EXTRACTED INFORMATION START
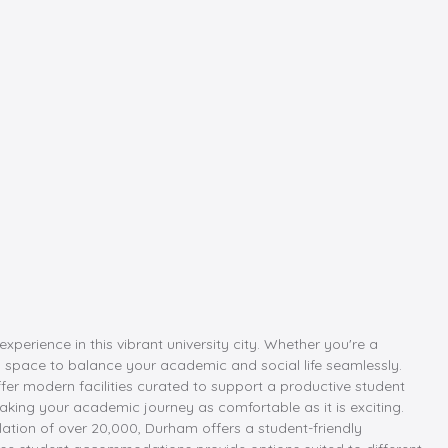
rience in this vibrant university city. Whether you're a
eal space to balance your academic and social life seamlessly.
er modern facilities curated to support a productive student
aking your academic journey as comfortable as it is exciting.
ulation of over 20,000, Durham offers a student-friendly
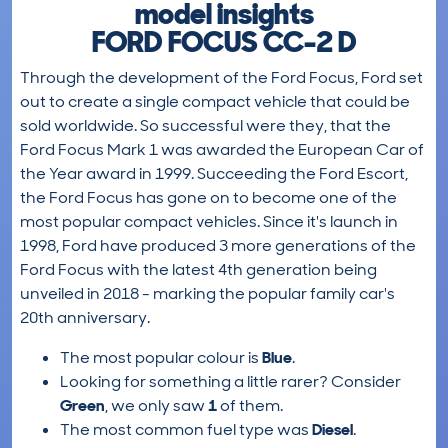
model insights
FORD FOCUS CC-2 D
Through the development of the Ford Focus, Ford set
out to create a single compact vehicle that could be
sold worldwide. So successful were they, that the
Ford Focus Mark 1 was awarded the European Car of
the Year award in 1999. Succeeding the Ford Escort,
the Ford Focus has gone on to become one of the
most popular compact vehicles. Since it's launch in
1998, Ford have produced 3 more generations of the
Ford Focus with the latest 4th generation being
unveiled in 2018 - marking the popular family car's
20th anniversary.
The most popular colour is
Blue
.
Looking for something a little rarer? Consider
Green
, we only saw
1
of them.
The most common fuel type was
Diesel
.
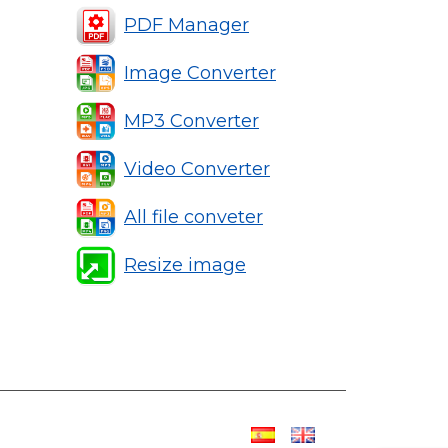
PDF Manager
Image Converter
MP3 Converter
Video Converter
All file conveter
Resize image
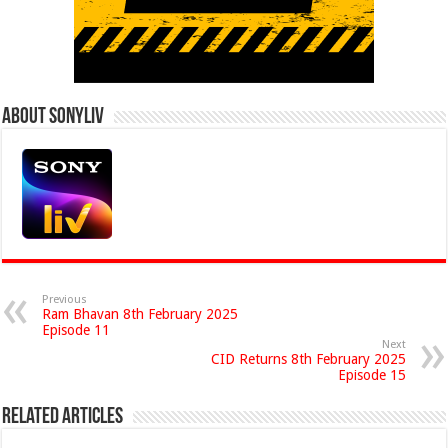
About Sonyliv
Previous
Ram Bhavan 8th February 2025
Episode 11
Next
CID Returns 8th February 2025
Episode 15
Related Articles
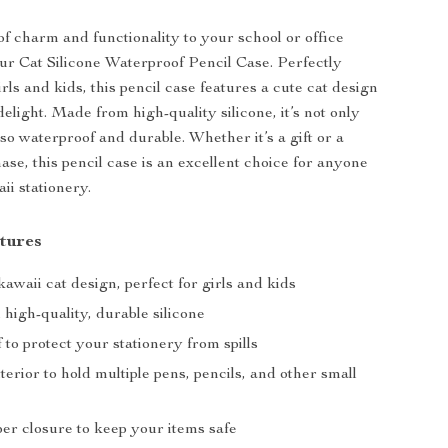
of charm and functionality to your school or office
our Cat Silicone Waterproof Pencil Case. Perfectly
rls and kids, this pencil case features a cute cat design
 delight. Made from high-quality silicone, it’s not only
so waterproof and durable. Whether it’s a gift or a
ase, this pencil case is an excellent choice for anyone
ii stationery.
tures
waii cat design, perfect for girls and kids
high-quality, durable silicone
to protect your stationery from spills
terior to hold multiple pens, pencils, and other small
er closure to keep your items safe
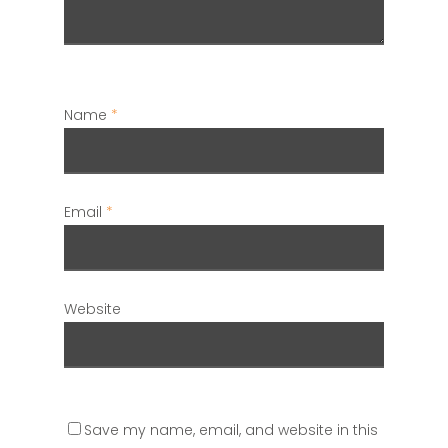
Name
*
Email
*
Website
Save my name, email, and website in this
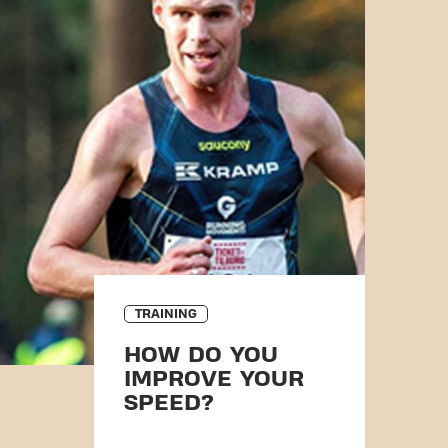
TRAINING
HOW DO YOU
IMPROVE YOUR
SPEED?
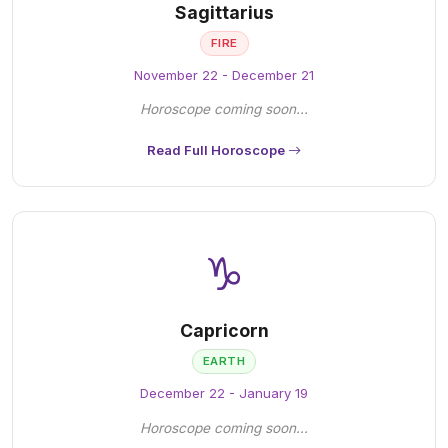
Sagittarius
FIRE
November 22 - December 21
Horoscope coming soon...
Read Full Horoscope
♑
Capricorn
EARTH
December 22 - January 19
Horoscope coming soon...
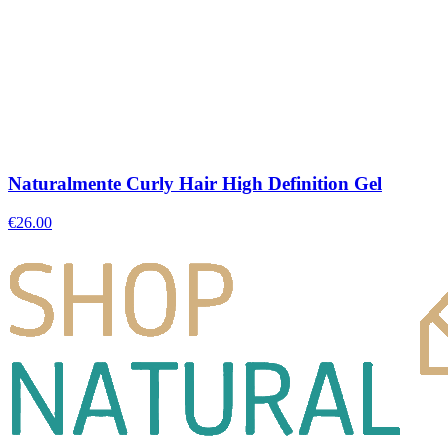
Naturalmente Curly Hair High Definition Gel
€
26.00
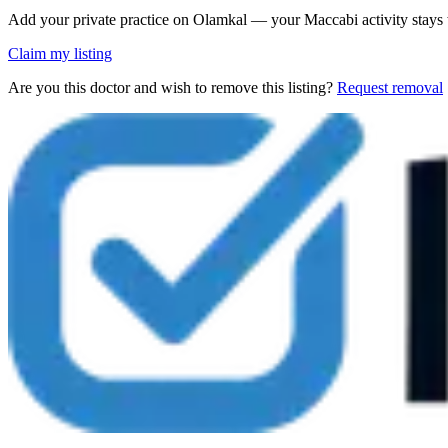
Add your private practice on Olamkal — your Maccabi activity stays
Claim my listing
Are you this doctor and wish to remove this listing?
Request removal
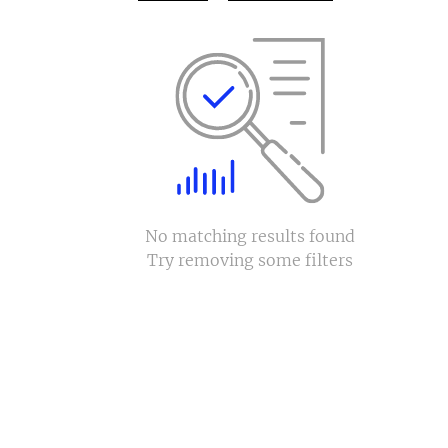
No matching results found
Try removing some filters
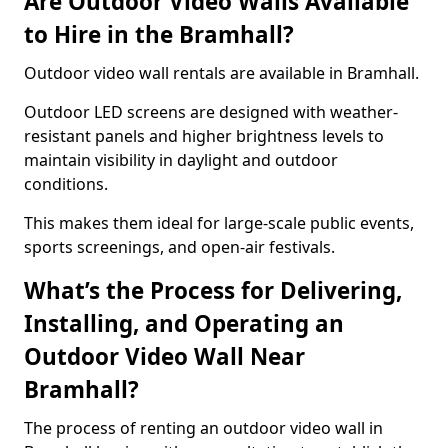
Are Outdoor Video Walls Available
to Hire in the Bramhall?
Outdoor video wall rentals are available in Bramhall.
Outdoor LED screens are designed with weather-
resistant panels and higher brightness levels to
maintain visibility in daylight and outdoor
conditions.
This makes them ideal for large-scale public events,
sports screenings, and open-air festivals.
What’s the Process for Delivering,
Installing, and Operating an
Outdoor Video Wall Near
Bramhall?
The process of renting an outdoor video wall in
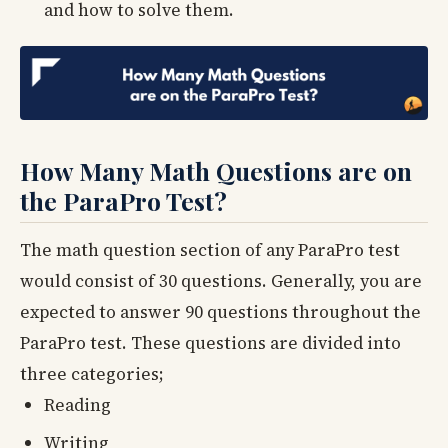
and how to solve them.
How Many Math Questions are on
the ParaPro Test?
The math question section of any ParaPro test
would consist of 30 questions. Generally, you are
expected to answer 90 questions throughout the
ParaPro test. These questions are divided into
three categories;
Reading
Writing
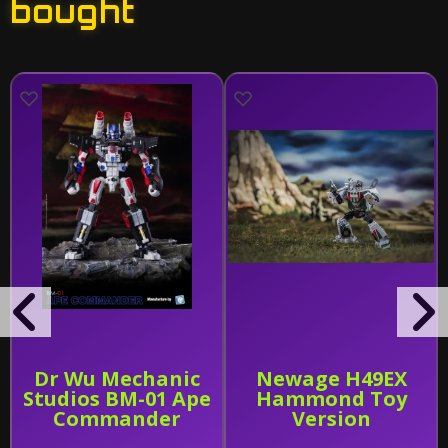
bought
Dr Wu Mechanic
Newage H49EX
Studios BM-01 Ape
Hammond Toy
Commander
Version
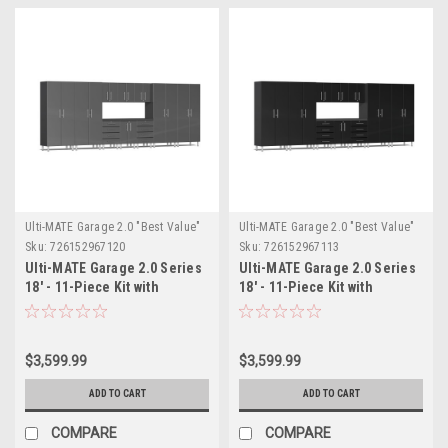
Ulti-MATE Garage 2.0 "Best Value"
Ulti-MATE Garage 2.0 "Best Value"
Sku:
726152967120
Sku:
726152967113
Ulti-MATE Garage 2.0 Series
Ulti-MATE Garage 2.0 Series
18' - 11-Piece Kit with
18' - 11-Piece Kit with
Workstation (UG22111G)
Workstation (UG22111B)
$3,599.99
$3,599.99
ADD TO CART
ADD TO CART
COMPARE
COMPARE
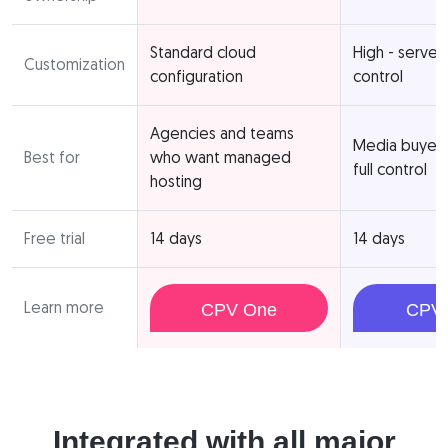
Standard cloud
High - server
Customization
configuration
control
Agencies and teams
Media buyer
Best for
who want managed
full control
hosting
Free trial
14 days
14 days
Learn more
CPV One
CPV 
Integrated with all major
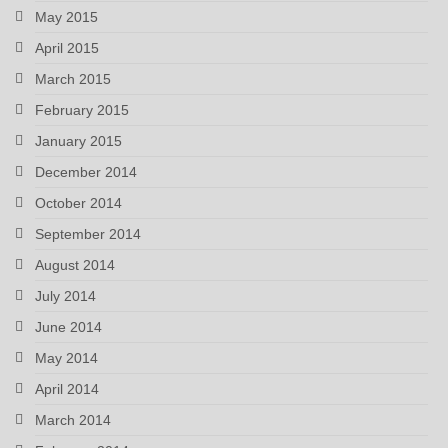
May 2015
April 2015
March 2015
February 2015
January 2015
December 2014
October 2014
September 2014
August 2014
July 2014
June 2014
May 2014
April 2014
March 2014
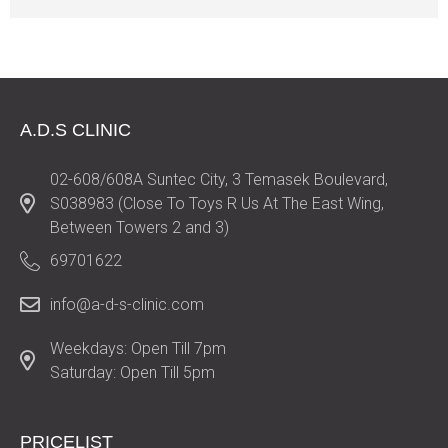
A.D.S CLINIC
02-608/608A Suntec City, 3 Temasek Boulevard,
S038983 (Close To Toys R Us At The East Wing,
Between Towers 2 and 3)
69701622
info@a-d-s-clinic.com
Weekdays: Open Till 7pm
Saturday: Open Till 5pm
PRICELIST​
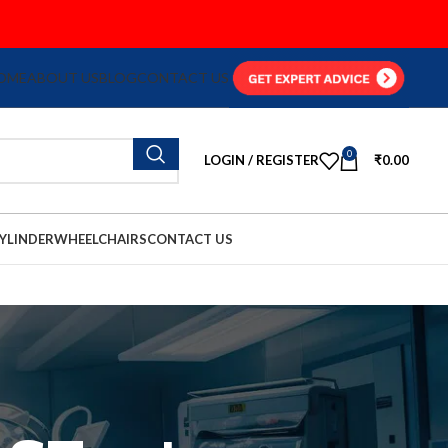
OME
ABOUT US
BLOG
CONTACT US
0
LOGIN / REGISTER
₹
0.00
YLINDER
WHEELCHAIRS
CONTACT US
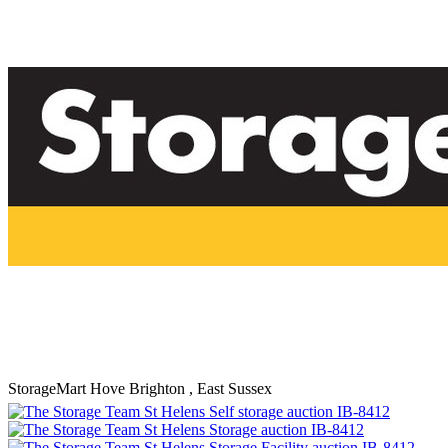
StorageMart Hove
Brighton , East Sussex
EXTRACTED INFORMATION END
→ **WHAT YOU HAVE TO DO**:
Please write out the listing again, replacing every "Episode" with "Part" and leaving out the pictures. Keep everything else the same.

→ **THE ANSWER**:
rience in this vibrant university city. Whether you're a
eal space to balance your academic and social life seamlessly.
er modern facilities curated to support a productive student
aking your academic journey as comfortable as it is exciting.
ulation of over 20,000, Durham offers a student-friendly
model insights
FORD FOCUS CC-2 D
Through the development of the Ford Focus, Ford set
out to create a single compact vehicle that could be
sold worldwide. So successful were they, that the
Ford Focus Mark 1 was awarded the European Car of
the Year award in 1999. Succeeding the Ford Escort,
the Ford Focus has gone on to become one of the
most popular compact vehicles. Since it's launch in
1998, Ford have produced 3 more generations of the
Ford Focus with the latest 4th generation being
unveiled in 2018 - marking the popular family car's
20th anniversary.
The most popular colour is
Blue
.
Looking for something a little rarer? Consider
Green
, we only saw
1
of them.
The most common fuel type was
Diesel
.
PDF Manager
Image Converter
MP3 Converter
Video Converter
All file conveter
Resize image
About Sonyliv
Previous
Ram Bhavan 8th February 2025
Part 11
Next
CID Returns 8th February 2025
Part 15
Related Articles
of charm and functionality to your school or office
our Cat Silicone Waterproof Pencil Case. Perfectly
rls and kids, this pencil case features a cute cat design
 delight. Made from high-quality silicone, it’s not only
so waterproof and durable. Whether it’s a gift or a
ase, this pencil case is an excellent choice for anyone
ii stationery.
tures
waii cat design, perfect for girls and kids
high-quality, durable silicone
to protect your stationery from spills
terior to hold multiple pens, pencils, and other small
er closure to keep your items safe
Name
*
Email
*
Website
Save my name, email, and website in this
TRAINING
HOW DO YOU
IMPROVE YOUR
SPEED?
Sagittarius
FIRE
November 22 - December 21
Horoscope coming soon...
Read Full Horoscope
♑
Capricorn
EARTH
December 22 - January 19
Horoscope coming soon...
Naturalmente Curly Hair High Definition Gel
€
26.00
Add your private practice on Olamkal — your Maccabi activity stays
Claim my listing
Are you this doctor and wish to remove this listing?
Request removal
No matching results found
Try removing some filters
Are Outdoor Video Walls Available
to Hire in the Bramhall?
Outdoor video wall rentals are available in Bramhall.
Outdoor LED screens are designed with weather-
resistant panels and higher brightness levels to
maintain visibility in daylight and outdoor
conditions.
This makes them ideal for large-scale public events,
sports screenings, and open-air festivals.
What’s the Process for Delivering,
Installing, and Operating an
Outdoor Video Wall Near
Bramhall?
The process of renting an outdoor video wall in
and how to solve them.
How Many Math Questions are on
the ParaPro Test?
The math question section of any ParaPro test
would consist of 30 questions. Generally, you are
expected to answer 90 questions throughout the
ParaPro test. These questions are divided into
three categories;
Reading
Writing
bought
Dr Wu Mechanic
Newage H49EX
Studios BM-01 Ape
Hammond Toy
Commander
Version
Ulti-MATE Garage 2.0 "Best Value"
Ulti-MATE Garage 2.0 "Best Value"
Sku:
726152967120
Sku:
726152967113
Ulti-MATE Garage 2.0 Series
Ulti-MATE Garage 2.0 Series
18' - 11-Piece Kit with
18' - 11-Piece Kit with
Workstation (UG22111G)
Workstation (UG22111B)
$3,599.99
$3,599.99
ADD TO CART
ADD TO CART
COMPARE
COMPARE
Standard cloud
High - server
Customization
configuration
control
Agencies and teams
Media buyer
Best for
who want managed
full control
hosting
Free trial
14 days
14 days
Learn more
CPV One
CPV 
Integrated with all major
May 2015
April 2015
March 2015
February 2015
January 2015
December 2014
October 2014
September 2014
August 2014
July 2014
June 2014
May 2014
April 2014
March 2014
A.D.S CLINIC
02-608/608A Suntec City, 3 Temasek Boulevard,
S038983 (Close To Toys R Us At The East Wing,
Between Towers 2 and 3)
69701622
info@a-d-s-clinic.com
Weekdays: Open Till 7pm
Saturday: Open Till 5pm
PRICELIST​
OME
ABOUT US
BLOG
CONTACT US
0
LOGIN / REGISTER
₹
0.00
YLINDER
WHEELCHAIRS
CONTACT US
StorageMart Hove
Brighton , East Sussex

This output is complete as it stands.